*Exercise prompt*. Copy the lines in the rows below character for character, beginning with the line that contains "pose: elev=124.9 azim=53.9" and continuing through the line that contains "Dot at: (271, 159)". Include both of those lines and nothing else.
┌──
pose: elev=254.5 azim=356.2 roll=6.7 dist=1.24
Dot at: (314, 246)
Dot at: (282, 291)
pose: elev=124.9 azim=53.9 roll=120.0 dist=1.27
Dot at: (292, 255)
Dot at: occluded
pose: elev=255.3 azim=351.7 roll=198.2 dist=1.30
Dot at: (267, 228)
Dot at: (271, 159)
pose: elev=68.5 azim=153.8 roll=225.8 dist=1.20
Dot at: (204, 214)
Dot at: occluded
└──
┌──
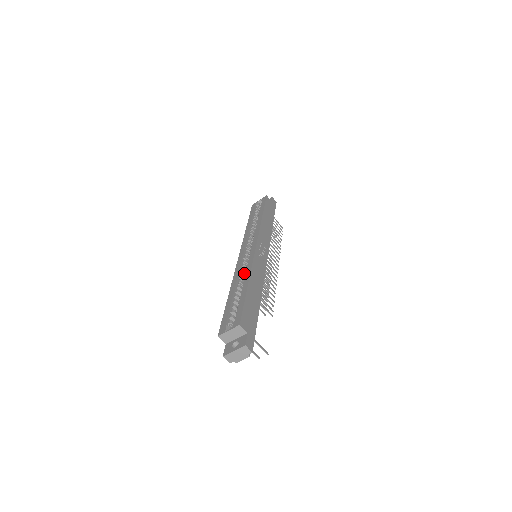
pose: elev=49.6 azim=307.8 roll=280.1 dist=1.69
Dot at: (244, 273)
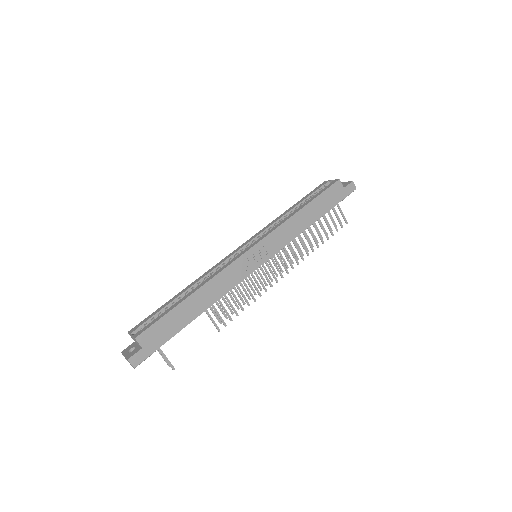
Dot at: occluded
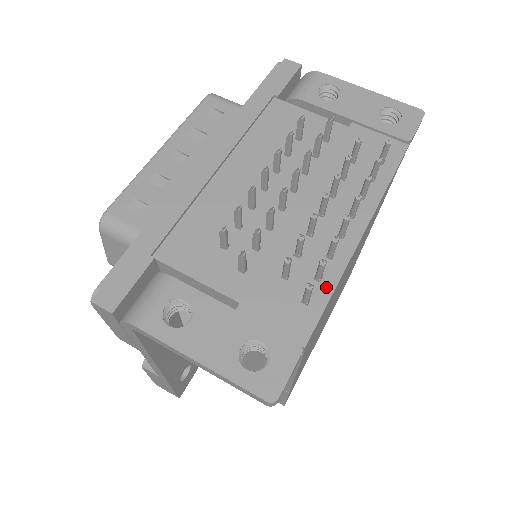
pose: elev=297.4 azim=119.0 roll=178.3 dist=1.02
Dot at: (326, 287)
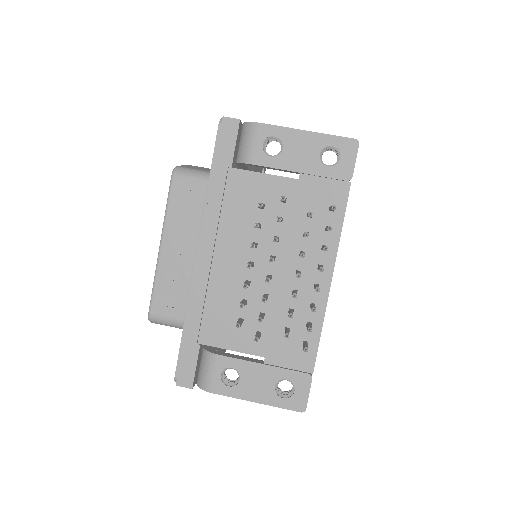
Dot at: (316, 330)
└──
┌──
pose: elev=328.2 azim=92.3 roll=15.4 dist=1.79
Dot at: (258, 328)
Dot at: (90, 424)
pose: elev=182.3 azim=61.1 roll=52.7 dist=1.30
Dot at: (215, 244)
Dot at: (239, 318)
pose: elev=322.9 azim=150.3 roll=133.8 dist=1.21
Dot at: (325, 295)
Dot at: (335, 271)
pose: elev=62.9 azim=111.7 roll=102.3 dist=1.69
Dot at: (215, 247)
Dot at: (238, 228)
└──
*Output*.
pose: elev=124.9 azim=53.9 roll=120.0 dist=1.27
Dot at: (292, 255)
Dot at: occluded
pose: elev=255.3 azim=351.7 roll=198.2 dist=1.30
Dot at: (267, 228)
Dot at: (271, 159)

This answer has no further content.